◆ TASK OBJECTIVE: Below are some records. Pull every line that contains the word "могут".

◆ RECORDS FOR THIS TASK:
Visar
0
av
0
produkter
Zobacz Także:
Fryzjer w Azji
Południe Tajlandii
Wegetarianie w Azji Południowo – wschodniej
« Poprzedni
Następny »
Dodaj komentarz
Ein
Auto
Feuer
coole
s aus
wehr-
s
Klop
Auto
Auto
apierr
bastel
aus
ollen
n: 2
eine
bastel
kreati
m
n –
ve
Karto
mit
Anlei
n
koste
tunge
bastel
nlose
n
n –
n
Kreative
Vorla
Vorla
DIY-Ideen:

--

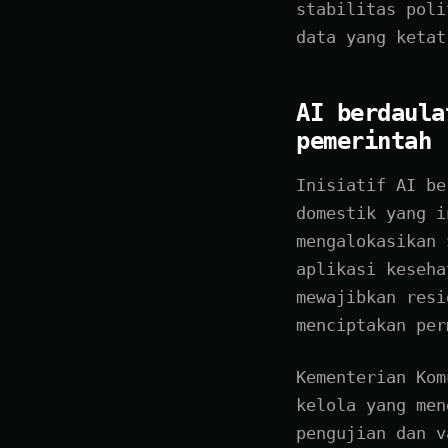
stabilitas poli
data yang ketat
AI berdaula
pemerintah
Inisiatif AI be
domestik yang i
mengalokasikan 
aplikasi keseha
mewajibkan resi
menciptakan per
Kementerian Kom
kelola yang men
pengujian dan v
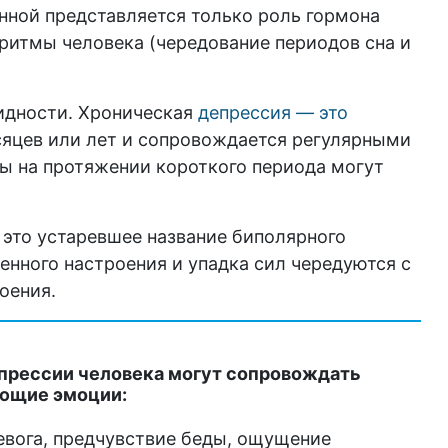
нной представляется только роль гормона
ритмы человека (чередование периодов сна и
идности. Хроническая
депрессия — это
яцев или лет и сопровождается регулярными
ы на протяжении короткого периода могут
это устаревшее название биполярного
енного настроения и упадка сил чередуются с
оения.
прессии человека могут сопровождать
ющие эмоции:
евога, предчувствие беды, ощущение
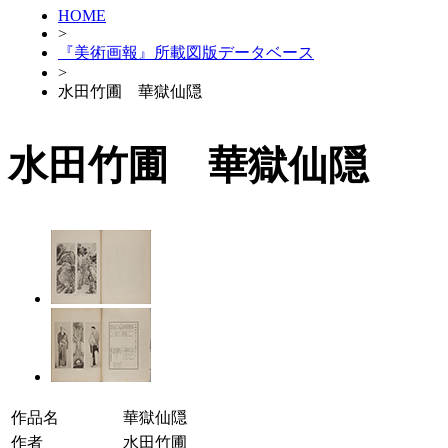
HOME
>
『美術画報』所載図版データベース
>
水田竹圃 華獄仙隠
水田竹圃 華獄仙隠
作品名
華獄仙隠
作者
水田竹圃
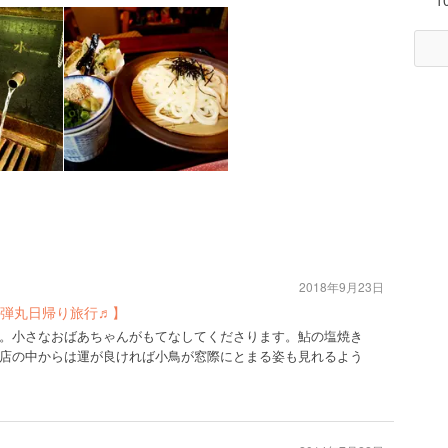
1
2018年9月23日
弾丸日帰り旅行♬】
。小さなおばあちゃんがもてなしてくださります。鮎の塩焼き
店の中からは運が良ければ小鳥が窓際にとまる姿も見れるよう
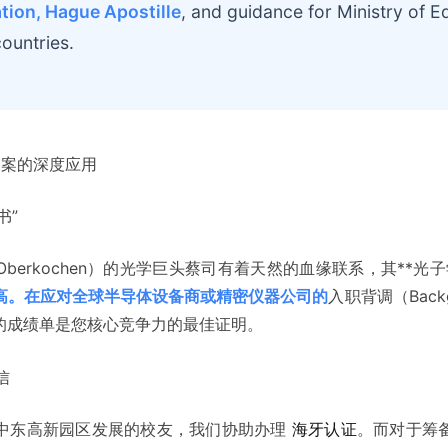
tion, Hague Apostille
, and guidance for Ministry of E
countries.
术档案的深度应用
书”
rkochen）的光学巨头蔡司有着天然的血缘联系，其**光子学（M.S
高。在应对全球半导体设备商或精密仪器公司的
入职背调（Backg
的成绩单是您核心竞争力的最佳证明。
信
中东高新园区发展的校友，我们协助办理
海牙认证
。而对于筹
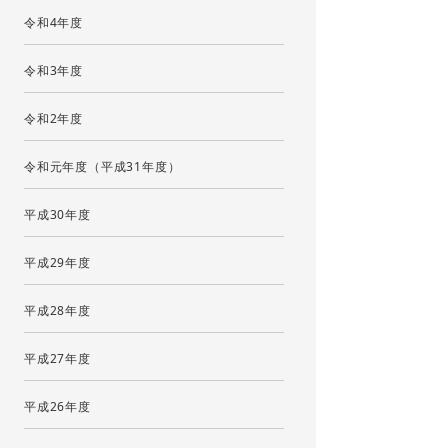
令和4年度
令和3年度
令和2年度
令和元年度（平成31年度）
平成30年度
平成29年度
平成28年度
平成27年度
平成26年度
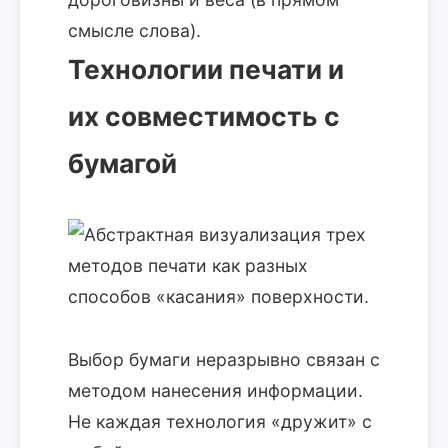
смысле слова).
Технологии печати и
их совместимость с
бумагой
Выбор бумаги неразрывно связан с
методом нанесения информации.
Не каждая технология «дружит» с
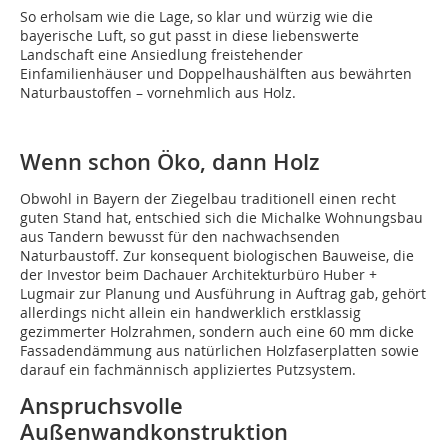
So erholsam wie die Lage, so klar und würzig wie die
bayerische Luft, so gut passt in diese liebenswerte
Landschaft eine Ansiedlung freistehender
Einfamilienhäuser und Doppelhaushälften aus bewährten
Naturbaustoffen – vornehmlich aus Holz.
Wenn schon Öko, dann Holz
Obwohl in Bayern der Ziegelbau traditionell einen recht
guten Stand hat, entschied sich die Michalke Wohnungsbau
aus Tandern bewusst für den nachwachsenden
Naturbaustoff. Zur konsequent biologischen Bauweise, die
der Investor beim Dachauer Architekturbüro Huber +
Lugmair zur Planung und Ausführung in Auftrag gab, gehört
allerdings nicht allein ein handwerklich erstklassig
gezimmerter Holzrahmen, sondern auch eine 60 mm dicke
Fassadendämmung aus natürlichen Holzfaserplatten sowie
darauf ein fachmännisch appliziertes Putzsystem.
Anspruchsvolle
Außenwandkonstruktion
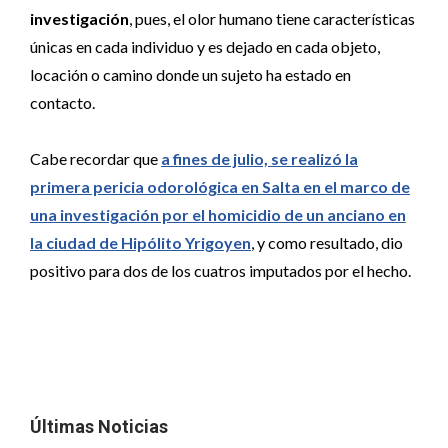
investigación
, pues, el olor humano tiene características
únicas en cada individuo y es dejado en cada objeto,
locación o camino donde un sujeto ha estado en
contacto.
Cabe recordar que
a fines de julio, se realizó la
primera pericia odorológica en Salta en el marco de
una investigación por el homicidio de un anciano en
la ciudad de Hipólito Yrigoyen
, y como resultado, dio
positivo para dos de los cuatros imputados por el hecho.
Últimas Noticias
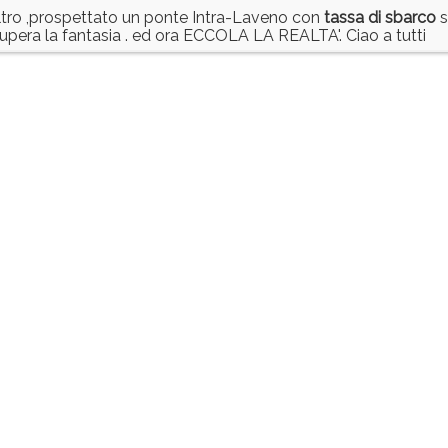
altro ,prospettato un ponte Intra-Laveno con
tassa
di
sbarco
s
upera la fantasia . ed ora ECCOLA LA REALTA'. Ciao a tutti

◆ REPLY:
ы на протяжении короткого периода могут
прессии человека могут сопровождать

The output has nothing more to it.